Competition and Market Context
Canton Network faces competition from several enterprise blockchain networks targeting institutional finance. Among them is R3’s Corda, designed for banks and regulated financial markets with an emphasis on privacy and permissioned transactions. Another competitor, Hyperledger Fabric, has seen broad adoption in enterprise blockchain environments, particularly among financial institutions and large corporations.
The move by AMINA underscores a growing trend of regulated banks embracing blockchain infrastructure for capital markets, signaling a shift from experimental projects to operational integration.
Conclusion
AMINA Bank’s decision to custody and trade Canton Coin represents a significant step in bridging traditional banking with tokenized finance. By offering regulated access to the Canton Network, the bank provides institutional clients with a compliant pathway to participate in blockchain-based capital markets, potentially accelerating adoption among traditional financial players.
FAQs
Q1: What is Canton Coin?
Canton Coin is the native token of the Canton Network, a public blockchain designed for institutional capital markets and tokenized finance. It is used for settlement, collateral management, and other financial activities within the network.

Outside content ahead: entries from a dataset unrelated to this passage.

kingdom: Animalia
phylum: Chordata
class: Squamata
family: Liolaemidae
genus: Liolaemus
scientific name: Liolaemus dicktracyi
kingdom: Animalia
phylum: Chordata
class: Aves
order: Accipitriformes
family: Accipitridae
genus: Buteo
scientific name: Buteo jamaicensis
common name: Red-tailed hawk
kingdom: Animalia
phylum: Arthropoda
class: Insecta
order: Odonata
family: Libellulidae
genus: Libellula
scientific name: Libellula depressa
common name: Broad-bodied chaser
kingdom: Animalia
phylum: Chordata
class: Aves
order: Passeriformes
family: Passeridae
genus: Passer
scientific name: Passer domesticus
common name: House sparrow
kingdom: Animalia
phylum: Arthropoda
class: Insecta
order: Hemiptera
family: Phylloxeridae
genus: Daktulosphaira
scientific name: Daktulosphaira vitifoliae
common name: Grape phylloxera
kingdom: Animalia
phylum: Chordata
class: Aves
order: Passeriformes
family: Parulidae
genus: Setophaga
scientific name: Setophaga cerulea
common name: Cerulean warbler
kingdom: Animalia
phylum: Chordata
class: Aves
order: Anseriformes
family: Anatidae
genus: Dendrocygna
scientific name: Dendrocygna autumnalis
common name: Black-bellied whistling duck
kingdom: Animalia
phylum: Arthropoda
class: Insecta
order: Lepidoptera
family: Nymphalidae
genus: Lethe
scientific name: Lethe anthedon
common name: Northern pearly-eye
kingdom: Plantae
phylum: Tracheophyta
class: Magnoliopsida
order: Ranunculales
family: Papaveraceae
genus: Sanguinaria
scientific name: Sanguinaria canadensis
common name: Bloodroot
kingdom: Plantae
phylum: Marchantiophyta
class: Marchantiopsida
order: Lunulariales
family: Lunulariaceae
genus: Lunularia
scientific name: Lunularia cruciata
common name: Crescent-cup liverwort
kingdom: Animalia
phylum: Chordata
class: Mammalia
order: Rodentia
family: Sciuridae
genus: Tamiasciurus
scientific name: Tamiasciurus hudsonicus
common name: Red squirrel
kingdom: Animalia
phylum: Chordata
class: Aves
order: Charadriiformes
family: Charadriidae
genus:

Q2: Why is AMINA Bank’s move significant?
AMINA is the first FINMA-regulated bank to offer custody and trading for Canton Coin. This provides institutional clients with a regulated, compliant alternative to crypto-native exchanges, potentially reducing operational and regulatory risks.
Q3: What is the Canton Network?
The Canton Network is a public blockchain developed by Digital Asset, backed by major financial institutions like DTCC, Visa, Goldman Sachs, and Citadel. It focuses on tokenized assets, settlement, and capital market infrastructure for traditional finance.